:: Exercise tasks ::
**1.** Decide whether each statement below agrees with the passage on the city of the future. Answer yes or no for each, and quote the words of the passage that decide it.
(a) The Circular City Index is offered free of charge to all Italian municipalities.
(b) The Circular City Index was launched by the city of Milan.
(c) Crisostomo said the needed tools and technologies have yet to be developed.
**2.** Please list every sector that the passage on the city of the future names as one to involve in public-private initiatives.
**3.** Resume the passage on the city of the future after its final sentence.

:: Source extract ::
☆ ☆ ☆ ☆ ☆ ☆ ☆

And so the best investment that humanity can make for itself is the city of the future: this is the message that was emphatically sent by the speakers at the convention in Milan. And it is an investment that we all have to make together, with public-private initiatives involving as many sectors as possible, from finance to industry, from politics to environmentalism, all the way to research. “We already have the tools and the technologies,” said Crisostomo, “and they can be put to use immediately.” The Chairman cited as an example the Circular City Index, which was recently launched by Enel X and is available for free to all Italian municipalities that would like to measure the Key Performance Indicators (KPIs) of circularity through Open Data. Crisostomo explained how this tool can “monitor the main circularity parameters of a city: from how much trash is recycled and how to the environmental impact of mobility, from the rate of digitalization to energy efficiency.” This way, public administrative bodies can act in a targeted and more efficient way to improve the parameters that are still far from ideal.

☆ ☆ ☆ ☆ ☆ ☆ ☆

:: Data under study ::
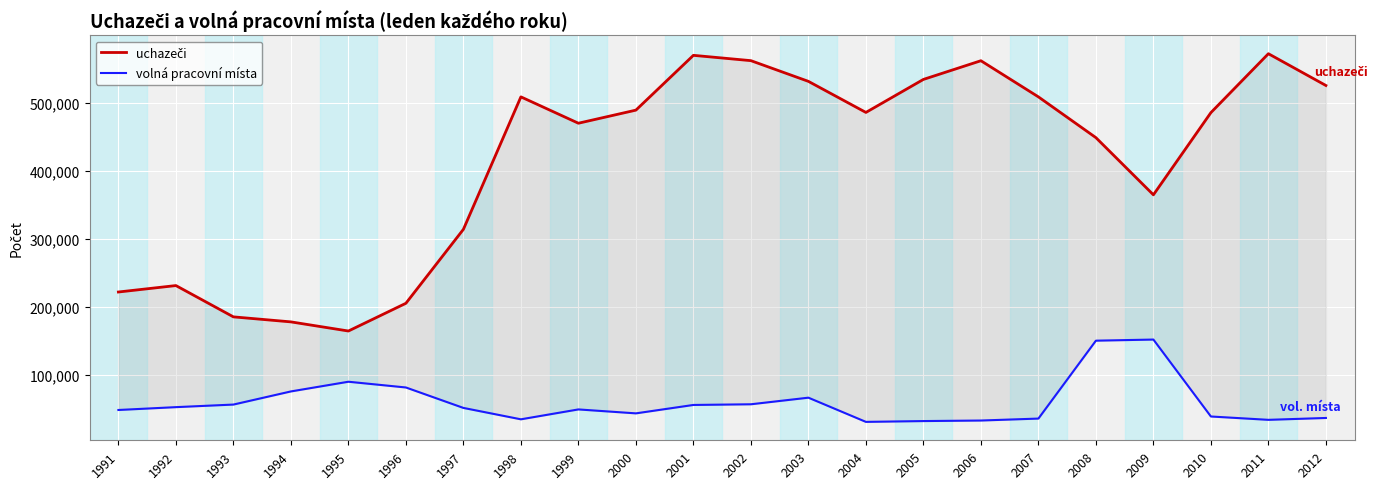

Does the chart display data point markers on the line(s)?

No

☆ ☆ ☆ ☆ ☆ ☆ ☆

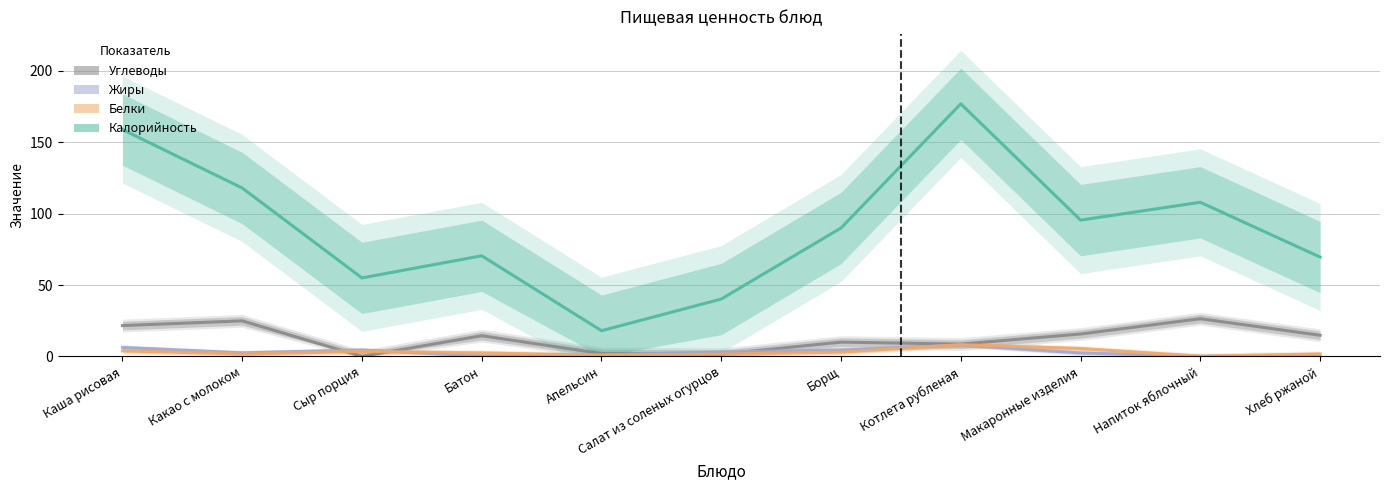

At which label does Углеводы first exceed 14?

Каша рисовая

☆ ☆ ☆ ☆ ☆ ☆ ☆

:: Answers for this exercise ::
**1.**
(a) Yes: "is available for free to all Italian municipalities"
(b) No: "which was recently launched by Enel X"
(c) No: "We already have the tools and the technologies"

**2.** Finance, industry, politics, environmentalism, research

**3.**
Culture and governance,” concluded Crisostomo, “are fundamental: on the one hand, we need to increase people’s awareness of the virtuous conduct they should adopt; on the other, we have to streamline the bureaucratic processes that often limit local administrators’ capacity for action. So we should start rethinking and redesigning cities with a long-term perspective.”

Following the circular model is the only way cities can achieve truly sustainable development in order to protect our planet’s future.